The Bicycle Island - Cykeløen - as seen from space.
In an unveiling ceremony at the City Hall yesterday, Copenhagen and a consortium of environmental investors and architects from Denmark and Sweden launched the most comprehensive environmental project in Scandinavian history.
'Cykeløen', or The Bicycle Island, will create much needed real estate for an expanding population in the Danish capital and will become the first Danish landmark to be visible from space. The so-called COMA region, consisting of Copenhagen, Denmark and Malmö, Sweden is experiencing massive growth and The Bicycle Island will act as a symbol for the wealthy region. It's proximity to the Öresund Fixed Link bridge and tunnel that connects Copenhagen to Southern Sweden is important for the whole region.
The Øresund Fixed Link Bridge/Tunnel. © Mikael Colville-Andersen
While there are plans for both luxury and afforable housing with spectacular sea views for 50,000 citizens, the majority of the island will be earmarked for recreational usage and organic farming, as well as an Environmental Research Institute, which will explore and develop future intiatives.
The bicycle has long been a symbol of Danishness and now it is being used as a symbol of the sustainable, environmental goals of the city of Copenhagen, which plans on being the World's Environmental Capital by 2015. Over 36% of the population of Copenhagen ride their bicycles each day on a network of dedicated bicycle lanes and paths.

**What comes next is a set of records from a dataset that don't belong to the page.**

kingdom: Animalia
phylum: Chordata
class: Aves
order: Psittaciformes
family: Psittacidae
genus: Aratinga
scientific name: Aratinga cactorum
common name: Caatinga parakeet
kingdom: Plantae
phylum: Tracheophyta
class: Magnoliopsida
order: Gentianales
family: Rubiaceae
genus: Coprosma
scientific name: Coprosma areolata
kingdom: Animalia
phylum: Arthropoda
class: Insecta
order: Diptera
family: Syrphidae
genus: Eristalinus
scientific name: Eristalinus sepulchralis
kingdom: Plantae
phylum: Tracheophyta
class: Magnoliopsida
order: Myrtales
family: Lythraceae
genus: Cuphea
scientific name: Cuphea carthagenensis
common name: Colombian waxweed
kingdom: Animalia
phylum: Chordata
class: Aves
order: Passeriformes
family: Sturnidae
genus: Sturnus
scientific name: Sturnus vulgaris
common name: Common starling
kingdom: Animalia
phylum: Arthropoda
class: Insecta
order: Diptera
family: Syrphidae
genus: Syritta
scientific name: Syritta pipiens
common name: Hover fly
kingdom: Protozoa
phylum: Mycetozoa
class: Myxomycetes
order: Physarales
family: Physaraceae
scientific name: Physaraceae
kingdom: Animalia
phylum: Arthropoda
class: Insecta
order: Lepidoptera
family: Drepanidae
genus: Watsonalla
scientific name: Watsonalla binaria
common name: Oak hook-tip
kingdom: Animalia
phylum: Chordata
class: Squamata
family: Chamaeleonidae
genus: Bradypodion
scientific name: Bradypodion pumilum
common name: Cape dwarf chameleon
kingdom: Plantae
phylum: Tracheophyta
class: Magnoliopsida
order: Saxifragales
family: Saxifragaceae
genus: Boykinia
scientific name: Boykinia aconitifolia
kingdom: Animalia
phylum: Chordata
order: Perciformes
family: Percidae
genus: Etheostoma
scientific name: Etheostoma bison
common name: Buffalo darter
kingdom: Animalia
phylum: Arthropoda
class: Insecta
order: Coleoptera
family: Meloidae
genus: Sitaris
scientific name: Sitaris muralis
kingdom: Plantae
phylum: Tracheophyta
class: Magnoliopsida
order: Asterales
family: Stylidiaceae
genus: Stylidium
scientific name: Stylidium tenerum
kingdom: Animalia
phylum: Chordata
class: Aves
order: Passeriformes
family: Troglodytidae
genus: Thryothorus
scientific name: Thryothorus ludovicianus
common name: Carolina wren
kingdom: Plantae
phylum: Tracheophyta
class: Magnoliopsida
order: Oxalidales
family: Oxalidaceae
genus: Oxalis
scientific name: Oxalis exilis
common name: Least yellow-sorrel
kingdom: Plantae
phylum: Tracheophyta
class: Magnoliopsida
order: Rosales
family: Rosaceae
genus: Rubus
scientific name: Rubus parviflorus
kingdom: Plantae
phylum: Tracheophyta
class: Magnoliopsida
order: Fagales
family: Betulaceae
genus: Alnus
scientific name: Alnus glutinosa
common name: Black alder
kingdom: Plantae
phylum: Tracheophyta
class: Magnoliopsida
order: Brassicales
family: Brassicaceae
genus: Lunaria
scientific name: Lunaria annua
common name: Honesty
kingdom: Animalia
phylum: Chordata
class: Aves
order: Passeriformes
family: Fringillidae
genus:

In accordance with the environmental goals set by the city, The Bicycle Island will be fully self-sustainable. All power will be generated by offshore wind turbines and all waste will be recycled. The goal is becoming the world's first carbon-neutral island.
The construction of a massive wind farm just to the east of the proposed island has already begun. The power generated will provide the power necessary to build the Bicycle Island. Plans include electric construction vechicles. © Mikael Colville-Andersen
With spectacular artificial islands under construction in Dubai in the shape of palm trees and a world map, and with the recent announcement that the Netherlands is planning construction of an artificial island shaped like that nation's symbol, the tulip, Copenhagen decided to push forward the plans.
Wind Turbines in Copenhagen Harbour. © Mikael Colville-Andersen
"The choice of a bicycle is obvious for Copenhagen. And the granny bike is a traditional design form in Danish history - it is still the most used kind of bike in the city - and in using this bike design as the shape of the island, we are combining past, present and future in one fell swoop", the press release states.
The proposed Dutch tulip island.
More detailed plans are expected to be unveiled at the COP15 - Global Climate Conference to be held in Copenhagen next year.